With less than a month to go and little outward signs of progress, Gov. Mark Dayton is ramping up his rhetoric and his demands of the Legislature.

Anyone who expects him to completely cave on his budget demands as the end of session approaches, underestimates him, he said.

"I didn't get here by blinking," Dayton said.

The Democratic governor Tuesday said legislative doings on the budget are approaching the "theater of the absurd." During an afternoon press conference, called only to rail on about the budget and answer questions, Dayton said he submitted a budget 70 days ago but the Legislature has yet to follow suit.

"I'm mystified why they can't do what previous legislatures have done...I just don't understand what's so difficult," Dayton said. "I've heard excuse after another."

He said is asking lawmakers to pass a joint House-Senate budget by next Friday so that he can fully understand the Republican-controlled Legislature's position.

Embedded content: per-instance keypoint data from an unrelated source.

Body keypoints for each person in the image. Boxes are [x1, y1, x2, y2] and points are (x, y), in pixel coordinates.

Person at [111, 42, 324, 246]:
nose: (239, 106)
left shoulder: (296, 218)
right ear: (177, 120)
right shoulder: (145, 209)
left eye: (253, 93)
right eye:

As it stands, the House and Senate have passed a series of separate, often divergent, budget measures and have yet to agree among themselves. Dayton has also said their budget measures simply don't balance because they rely on "fantasy" numbers.

Senate Majority Leader Amy Koch didn't warm to Dayton's request.

"We're a separate and equal branch of government," the Buffalo Republican said.

"We're not interested in jamming through a bunch of" bills to meet Dayton's needs, she said.

Dayton admitted his demand for legislative action by Friday may come as a surprise. He held a Tuesday morning breakfast with legislative leaders and did not bring up his new deadline.

But a proposal to require voters to present photo id when voting was on the menu, along with bagels and the budget.

Legislative leaders said they were pleased that Dayton seemed at least open to the Republican proposal. Dayton has said he would require any election reform to include a campaign finance proposal he is backing and have bipartisan support. The current photo id measure meets neither of those criteria.

Dayton has adamantly refused to say he would veto the proposal but has not sounded like a supporter.

On Tuesday, he repeated that it was a "solution in search of a problem."